_学習用本文_:
........
Blog#119 「江戸城天守」の再建!について

 2024年7月9日(火)、東京新橋ロータリークラブの例会で、会員の鞍掛三津雄氏の紹介で、太田道灌第18代目子孫・太田資暁氏による「江戸城天守再建に関する」卓話を聞く機会があった。

 卓話の趣旨は、『江戸城は徳川3代の将軍が次々に天守を築きました。取分け 1657 年明暦の大火で焼失し、その後天守台だけが再建されて上屋の建立は後回しになっている「江戸城寛永度天守」は、日本城郭建築の最高到達点であり、日本一壮大で美しい城であったと言われております。(中略)私たちはこの「江戸城天守」を、日本各地に広がる香り豊かな純国産の木材を使い、伝統工法により再建することを通して、首都東京のそして、各地のお城と連携して、地方の活性化にも貢献して行きたい。(中略)令和の世の「江戸城天守」建立を通して、次の世代がこの国の未来に夢と希望を持ち、日本に生まれたこと、日本人であることに感動と感謝の念を抱き、(中略)日本人の為の『未来遺産』を創り上げる事業と捉えております。』

 たくさんの資料を配付しての熱演を聞きながら、四半世紀も前(1997~98年)、私が日本建築学会会長時代の副会長で、東京駅の再生はじめ日本の伝統建築保存運動の中心であった東大の鈴木博之教授(1945~2014)が、江戸城天守再建だけは反対だと叫んでおられたことを思い出した。その理由は、世界遺産登録に不可欠な真正性(Authenticity)がないからとの説で、私も賛同していた。

 しかし、一緒に仕事をしている伊藤滋先生からは、江戸城天守再建は自分の最後の仕事だから協力するよう言われていたことや、今度、ロータリー会員への「江戸城天守再建活動への請願書」署名へのお願いがあったので、自分の態度を決めなければと考えた。

 「建築家としては鈴木博之説に賛同するも、東京のランドマークとして、皇居(旧江戸城)をバッキンガム宮殿や紫禁城の如き首都の歴史や文化の誇るべきシンボルとして創出することは不可欠で、太田氏や伊藤先生の再建説にも賛同せざるを得ない。

 しかし同時に、これから建設される天守は、必ずや世界遺産にすべきものでなければならない。そのためには、やはり真正性が不可欠で、安易な江戸城天守再建ではなく、東京にとって本物のレガシーとすべき天守として、東京大学建築学科で鈴木博之先生と共に学んだはずの広島大の三浦正幸名誉教授(1954~ )の復元図の真正性を含めて、天守再建のみならず、『皇居のあり方」について再考しては如何であろうか。2020年の東京オリンピックで果たせなかったザハ・ハディド(1950~2016)の国立競技場の反省として。
........
_取り組む課題_:
A. 江戸城天守再建についての本文によると、鈴木博之教授が江戸城天守の再建に反対した理由は何ですか。
B. 江戸城天守再建についての本文を、最後に示された文の後から引き継いで書き進めてください。

データセットからの項目
........
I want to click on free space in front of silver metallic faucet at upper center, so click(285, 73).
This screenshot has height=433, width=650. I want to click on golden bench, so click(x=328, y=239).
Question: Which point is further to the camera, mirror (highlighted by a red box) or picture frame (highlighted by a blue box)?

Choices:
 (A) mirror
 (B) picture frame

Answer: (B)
........
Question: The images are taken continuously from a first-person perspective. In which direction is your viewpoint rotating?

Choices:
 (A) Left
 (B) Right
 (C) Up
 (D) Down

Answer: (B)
........
_演習の解答_:
A. 世界遺産登録に不可欠な真正性(Authenticity)がないからです。

B.
 1964年の東京オリンピックの会場となった丹下健三(1913~2005)の代々木国立競技場は、私も手伝ったこともあって、槙文彦(1928~2024)の要望もあり、世界遺産に登録すべく頑張っている。少なくとも、大阪城天守は姫路城のような真正性が全くないことから、世界遺産になる可能性はゼロであることを考えれば、江戸城天守の再建にはもっと慎重を期すべきか。

Blog#118 久し振り2024年度早大建築学科の環境系OB会である「七月会」に出席

 7月5日(金)、10年ぶりに早大建築学科の環境系研究室が順番で主催している「七月会」に出席する。
 乾杯の前に一言挨拶を、と言われて『2008年の定年退職時の最終講義テーマは「未完のプロジェクトⅩ」で、教材に「都市環境学へ」を出版。その12章「未完のプロジェクト実現に向けてⅩ」について、2007年開設した銀座尾島研究室で継続研究して10年余、コロナ禍で銀座から練馬へ移転して、その活動を続けていると共に、(一社)都市環境エネルギー協会の理事長として、国土強靱化策の一環で、CGSによる分散電源を推進、2050年対策としてのカーボンニュートラル推進に当たっては、水素等の普及調査活動をしている。

 幸い、大学時代からよく遊び、よく学ぶ方で、このように身体は頗る元気なので、今も研究活動を続ける。諸君もよく遊び、よく学んで、更なる活躍を祈る次第』と。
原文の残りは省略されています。